How Iceberg tables that use a catalog integration work

Considerations and limitations

The following considerations and limitations apply to Iceberg tables, and are subject to change:

Iceberg

  • Versions 1 and 2 of the Apache Iceberg specification are supported, excluding the following features:

    • Row-level deletes (either position deletes or equality deletes).

    • Using the history.expire.min-snapshots-to-keep table property to specify the default minimum number of snapshots to keep. For more information, see Metadata and snapshots.

  • Iceberg partitioning with the bucket transform function impacts performance for queries that use conditional clauses to filter results.

  • For Iceberg tables that aren’t managed by Snowflake, be aware of the following:

    • It’s important to align your Snowflake refresh schedule with table maintenance operations such as snapshot expiration or compaction. You should refresh the table each time you perform a maintenance operation.

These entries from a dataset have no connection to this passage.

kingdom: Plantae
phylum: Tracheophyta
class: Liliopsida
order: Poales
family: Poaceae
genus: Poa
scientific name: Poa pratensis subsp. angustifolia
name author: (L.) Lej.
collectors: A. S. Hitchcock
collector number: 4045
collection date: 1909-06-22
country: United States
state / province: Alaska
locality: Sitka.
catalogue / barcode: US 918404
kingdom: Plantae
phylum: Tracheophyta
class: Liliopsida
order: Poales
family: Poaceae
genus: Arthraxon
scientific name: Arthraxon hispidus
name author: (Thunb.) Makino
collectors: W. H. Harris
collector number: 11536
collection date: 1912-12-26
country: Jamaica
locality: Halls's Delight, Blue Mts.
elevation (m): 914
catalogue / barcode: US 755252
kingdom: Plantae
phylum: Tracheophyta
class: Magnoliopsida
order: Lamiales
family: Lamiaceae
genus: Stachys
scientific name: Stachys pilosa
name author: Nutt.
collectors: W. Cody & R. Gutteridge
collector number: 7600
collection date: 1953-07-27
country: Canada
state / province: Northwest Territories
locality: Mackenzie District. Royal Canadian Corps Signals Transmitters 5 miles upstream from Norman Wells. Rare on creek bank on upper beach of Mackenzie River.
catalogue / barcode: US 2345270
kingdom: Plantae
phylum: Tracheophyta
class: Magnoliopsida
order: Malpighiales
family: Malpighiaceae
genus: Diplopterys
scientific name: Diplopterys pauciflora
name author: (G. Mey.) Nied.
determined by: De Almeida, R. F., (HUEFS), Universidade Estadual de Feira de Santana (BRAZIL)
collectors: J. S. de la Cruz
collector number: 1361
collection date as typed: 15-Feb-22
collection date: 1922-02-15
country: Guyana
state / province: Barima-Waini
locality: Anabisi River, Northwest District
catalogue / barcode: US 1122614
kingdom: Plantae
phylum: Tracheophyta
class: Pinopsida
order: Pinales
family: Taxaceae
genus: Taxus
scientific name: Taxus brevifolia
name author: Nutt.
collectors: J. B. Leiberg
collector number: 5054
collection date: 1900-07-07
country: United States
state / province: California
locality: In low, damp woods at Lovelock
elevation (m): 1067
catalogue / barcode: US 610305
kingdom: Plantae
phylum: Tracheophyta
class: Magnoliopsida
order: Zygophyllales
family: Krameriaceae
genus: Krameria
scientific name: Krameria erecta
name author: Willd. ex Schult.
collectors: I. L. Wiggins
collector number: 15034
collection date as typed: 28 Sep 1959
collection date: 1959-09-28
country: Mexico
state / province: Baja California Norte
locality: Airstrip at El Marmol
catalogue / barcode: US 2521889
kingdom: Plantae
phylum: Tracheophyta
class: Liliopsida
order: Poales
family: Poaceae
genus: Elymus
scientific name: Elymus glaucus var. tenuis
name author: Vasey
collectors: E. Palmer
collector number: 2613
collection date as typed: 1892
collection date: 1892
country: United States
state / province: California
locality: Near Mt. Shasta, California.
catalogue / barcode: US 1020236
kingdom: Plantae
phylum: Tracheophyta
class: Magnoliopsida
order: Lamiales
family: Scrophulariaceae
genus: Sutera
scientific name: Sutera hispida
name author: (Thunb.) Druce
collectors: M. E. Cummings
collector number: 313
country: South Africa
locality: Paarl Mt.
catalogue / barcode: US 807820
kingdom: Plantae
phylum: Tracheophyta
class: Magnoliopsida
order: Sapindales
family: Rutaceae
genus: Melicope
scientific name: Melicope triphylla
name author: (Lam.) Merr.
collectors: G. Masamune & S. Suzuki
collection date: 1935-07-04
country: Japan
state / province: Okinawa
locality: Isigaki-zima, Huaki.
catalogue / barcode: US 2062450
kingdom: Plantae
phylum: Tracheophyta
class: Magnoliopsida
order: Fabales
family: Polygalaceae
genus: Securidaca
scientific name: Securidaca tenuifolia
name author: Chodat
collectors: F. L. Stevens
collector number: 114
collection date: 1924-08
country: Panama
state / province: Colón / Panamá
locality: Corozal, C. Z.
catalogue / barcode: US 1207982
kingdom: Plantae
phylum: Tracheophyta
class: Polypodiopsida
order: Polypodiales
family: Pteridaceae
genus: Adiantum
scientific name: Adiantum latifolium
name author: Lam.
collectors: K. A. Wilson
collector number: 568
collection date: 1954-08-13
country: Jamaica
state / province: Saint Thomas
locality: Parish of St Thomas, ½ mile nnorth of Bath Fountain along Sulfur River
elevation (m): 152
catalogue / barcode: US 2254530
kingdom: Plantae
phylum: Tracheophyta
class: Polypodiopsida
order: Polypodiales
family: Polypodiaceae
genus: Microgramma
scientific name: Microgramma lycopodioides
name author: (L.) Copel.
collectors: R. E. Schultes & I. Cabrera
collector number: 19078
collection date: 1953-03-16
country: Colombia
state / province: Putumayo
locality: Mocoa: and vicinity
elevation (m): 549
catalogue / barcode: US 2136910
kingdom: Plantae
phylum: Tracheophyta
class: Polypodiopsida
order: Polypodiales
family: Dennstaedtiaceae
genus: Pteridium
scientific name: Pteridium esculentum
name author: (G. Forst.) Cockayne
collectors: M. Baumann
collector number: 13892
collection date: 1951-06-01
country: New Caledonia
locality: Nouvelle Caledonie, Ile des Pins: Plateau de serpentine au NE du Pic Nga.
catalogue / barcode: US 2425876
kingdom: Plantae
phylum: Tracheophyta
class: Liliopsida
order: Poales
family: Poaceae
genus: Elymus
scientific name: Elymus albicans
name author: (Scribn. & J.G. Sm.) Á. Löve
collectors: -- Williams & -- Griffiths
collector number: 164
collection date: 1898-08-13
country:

    • Time travel to any snapshot generated after table creation is supported as long as you periodically refresh the table before the snapshot expires.

    • Converting a table that has an un-materialized identity partition column isn’t supported. An un-materialized identity partition column is created when a table defines an identity transform using a source column that doesn’t exist in a Parquet file.

File formats

  • Support is limited to Apache Parquet files.

  • Parquet files that use the unsigned integer logical type are not supported.

External volumes

  • You can’t access the cloud storage locations in external volumes using a storage integration.

  • The trust relationship must be configured separately for each external volume that you create.

Metadata files

  • The metadata files do not identify the most recent snapshot of an Iceberg table.

  • You cannot modify the location of the data files or snapshot using the ALTER ICEBERG TABLE command. To modify either of these settings, you must recreate the table (using the CREATE OR REPLACE ICEBERG TABLE syntax).

  • Snowflake detects corruptions and inconsistencies in Parquet metadata produced outside of Snowflake, and surfaces issues through error messages.

    It’s possible to create, refresh, or query externally managed (or converted) tables, even if the table metadata is inconsistent. When writing Iceberg data, ensure that the table’s metadata statistics (for example, RowCount or NullCount) match the data content.

Snowflake features

  • The following features and actions are currently not supported on Iceberg tables:

    • Iceberg tables don’t support table stages.

    • Creating a clone from an Iceberg table. In addition, clones of databases and schemas do not include Iceberg tables.

    • Automatically applying tags using the ASSOCIATE_SEMANTIC_CATEGORY_TAGS stored procedure.

    • Snowflake schema evolution. However, Iceberg tables that use Snowflake as the catalog support Iceberg schema evolution.

      Note

      Tables that were created prior to Snowflake version 7.42 don’t support Iceberg schema evolution.

    • Creating temporary or transient Iceberg tables.

    • Replicating Iceberg tables, external volumes, or catalog integrations.

    • Creating and working with Iceberg tables in SnowGov Regions.

    • Search optimization service.

    • Dynamic tables.

  • Querying historical data is supported for Iceberg tables.

  • Clustering support depends on the type of Iceberg table.

    Table type

    Notes

    Tables that use Snowflake as the Iceberg catalog

    Set a clustering key by using either the CREATE ICEBERG TABLE or the ALTER ICEBERG TABLE command. To set or manage a clustering key, see CREATE ICEBERG TABLE (Snowflake as the Iceberg catalog) and ALTER ICEBERG TABLE.

    Tables that use an external catalog

    Clustering is not supported.

    Converted tables

    Snowflake only clusters files if they were created after converting the table, or if the files have since been modified using a DML statement.

Access by third-party clients to Iceberg data, metadata

  • Third-party clients cannot append to, delete from, or upsert data to Iceberg tables that use Snowflake as the catalog.